THIRD GEAR: Keeping confidence high
That’s the running theme at several race shops after Texas left several teams wondering what might have been. Martin Truex Jr. was on top of that list; similar to Kansas a year ago, he had the car to beat only to wind up in second place. It’s now six years since the Michael Waltrip Racing veteran has won a Sprint Cup race (Dover, 2007) a drought that’s left him understandably at wit’s end.
“Shoulda, woulda, coulda,” he said. “It just hurts when you give them away.”
The pill is tougher to swallow this time considering Truex is in a difficult spot with the Chase. Already, he’s got more finishes of 36th or worse (two) than he had all of last season. Considering big-name talent resides outside the top 10, Truex has to be thinking “Wild Card,” and the next few weeks he’ll have a car that’s capable. Can he replicate his run at Kansas last April? Or will frustration lead to failure?

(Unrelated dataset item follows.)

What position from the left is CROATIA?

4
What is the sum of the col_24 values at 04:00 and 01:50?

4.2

The same can be said for two Hendrick drivers: Dale Earnhardt Jr. and Jeff Gordon. Earnhardt, falling victim to a battery problem, had his second straight difficult week. Suddenly, he’s sixth in points, 35 behind the top spot and within striking distance of falling out. With only 47 laps led in one event, it’s not like the No. 88 has been running up front — and HMS has had its problems on intermediates. Gordon knows that all too well; he broke a suspension at Texas running third. Bad luck has him a disappointing 15th in points and battling other stars like Tony Stewart, Matt Kenseth and Ryan Newman to climb back up.
“I’m pretty upset,” said Gordon, who watched a top-5 finish go up in smoke. “This team has worked so hard to claw ourselves back.”

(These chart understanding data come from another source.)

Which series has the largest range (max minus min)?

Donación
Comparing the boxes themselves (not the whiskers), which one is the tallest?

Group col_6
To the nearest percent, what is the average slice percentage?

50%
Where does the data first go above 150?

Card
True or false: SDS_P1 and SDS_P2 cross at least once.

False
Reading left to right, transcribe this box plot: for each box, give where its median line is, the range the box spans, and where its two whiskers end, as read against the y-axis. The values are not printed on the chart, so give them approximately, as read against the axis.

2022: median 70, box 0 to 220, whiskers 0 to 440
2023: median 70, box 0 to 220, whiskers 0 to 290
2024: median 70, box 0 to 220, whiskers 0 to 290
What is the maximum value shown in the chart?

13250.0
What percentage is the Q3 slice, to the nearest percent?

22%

The answer now is to keep clawing harder for both; there’s no more mulligans left on the schedule to place a “mental breakdown.”
FOURTH GEAR: Kyle’s tough road ahead
Third in the standings, 18 points behind Johnson, sits Kyle Busch, who one could argue has actually been the better driver in 2013. Between more laps led, 435 – 430, and better finishes on intermediates — the tracks that make up half the Chase — you’d have to think the No. 18 has the edge. But what’s frustrating about the latest cycle of dominance is it all means nothing under NASCAR’s playoff system. With a well-documented set of Chase failures dating back to a dominant eight-win season in 2008, it all means nothing if Busch can’t get it done in the last 10 weeks.

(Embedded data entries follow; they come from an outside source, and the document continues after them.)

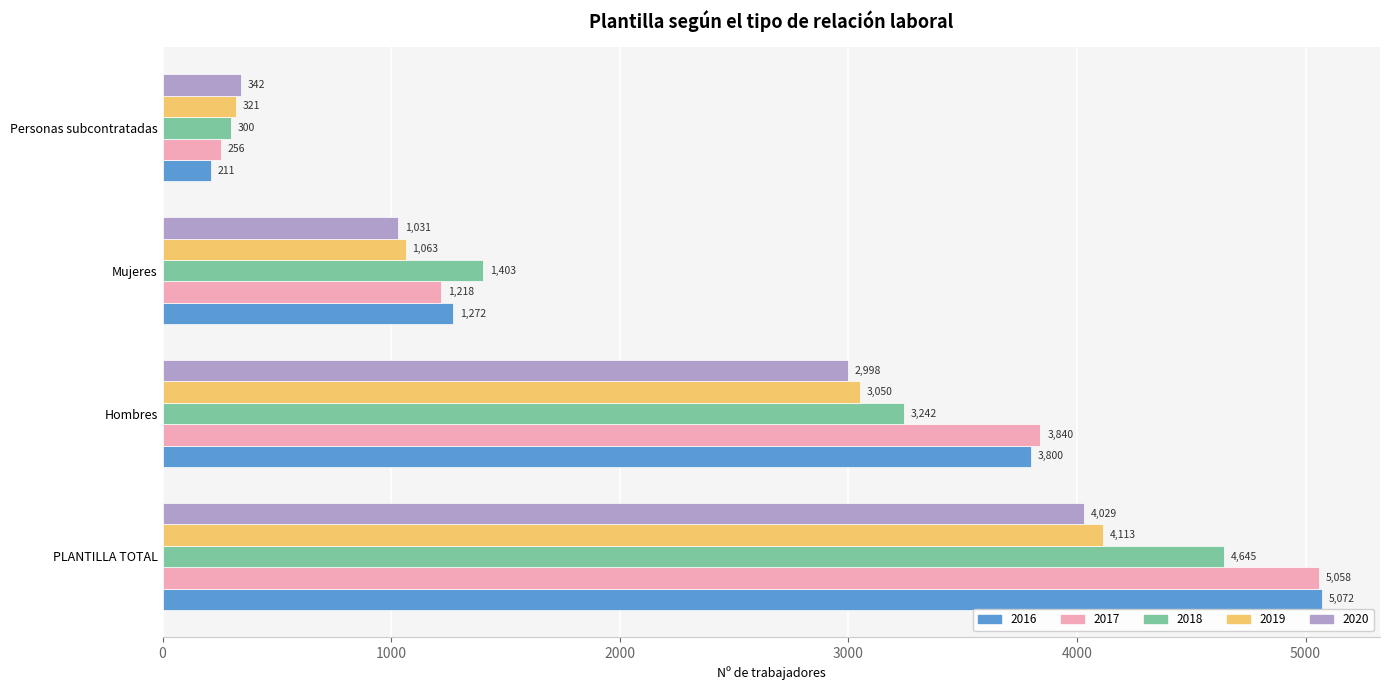

What is the total value across all series at Hombres?

16930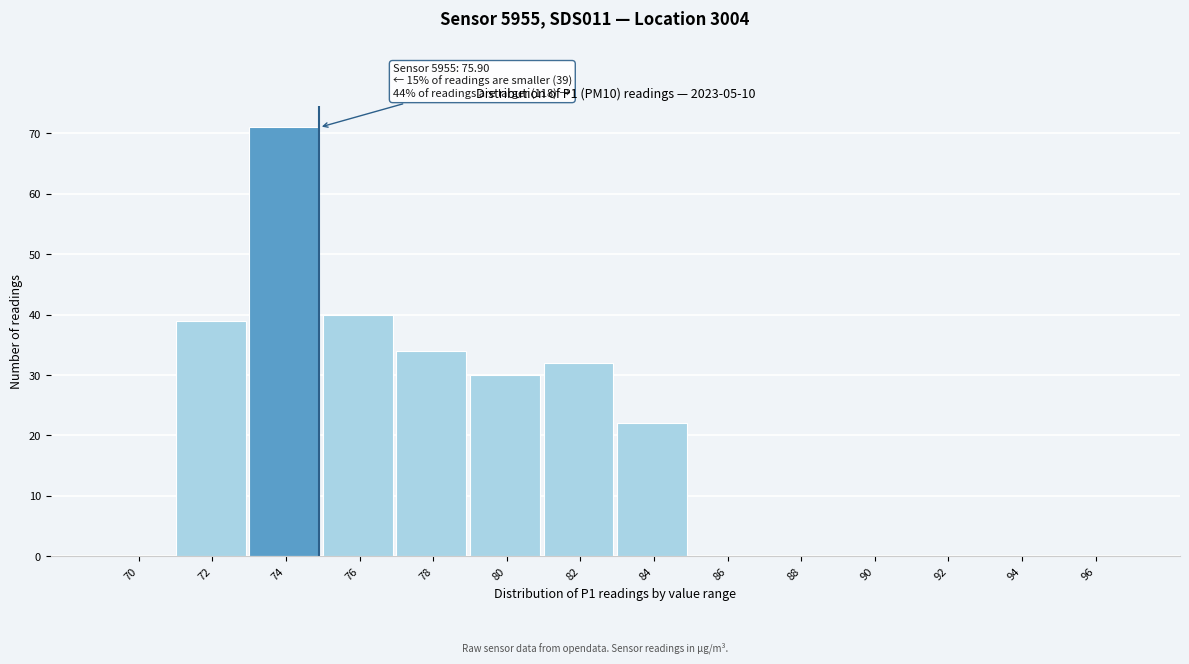

Reading right to left, list all the values displayed in this chart.

96=0	94=0	92=0	90=0	88=0	86=0	84=22	82=32	80=30	78=34	76=40	74=71	72=39	70=0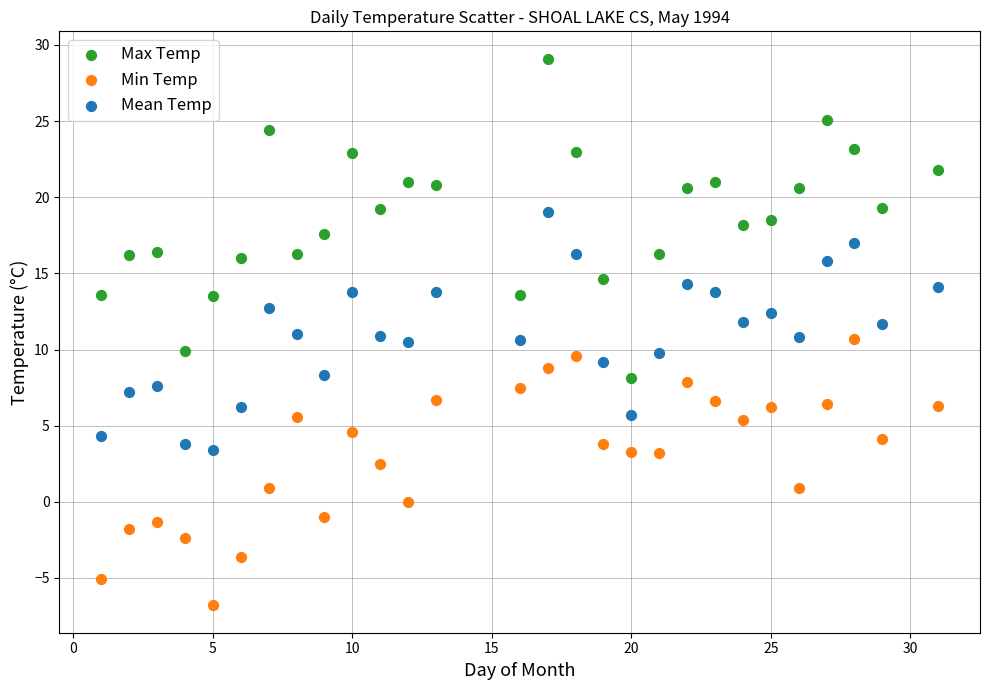

Across all data points, what is the range of X values (max minus min)?

30.0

Will things be different in 2013? There’s still five months for fans to wait to find out. Not the best supporting argument for NASCAR’s current point system …
Bobby Labonte’s night got cut short early once the driver asked out with a stomach virus. But comedy ensued when the selected sub, Mike Bliss, was still running his No. 19 car on the track. C’Mon, JTG … with all the young drivers out there in Nationwide and Trucks you couldn’t pay for one of them to be on standby? It didn’t matter in the end, as engine issues left them in the garage 42nd. … A rumored sale of Earnhardt-Ganassi Racing comes at a bad time for Jamie McMurray. Sixteenth at Texas, he’s in the best shape since winning three major Cup races in 2010 and could be an outside Chase contender. But any type of sale will be a distraction that should dash those hopes.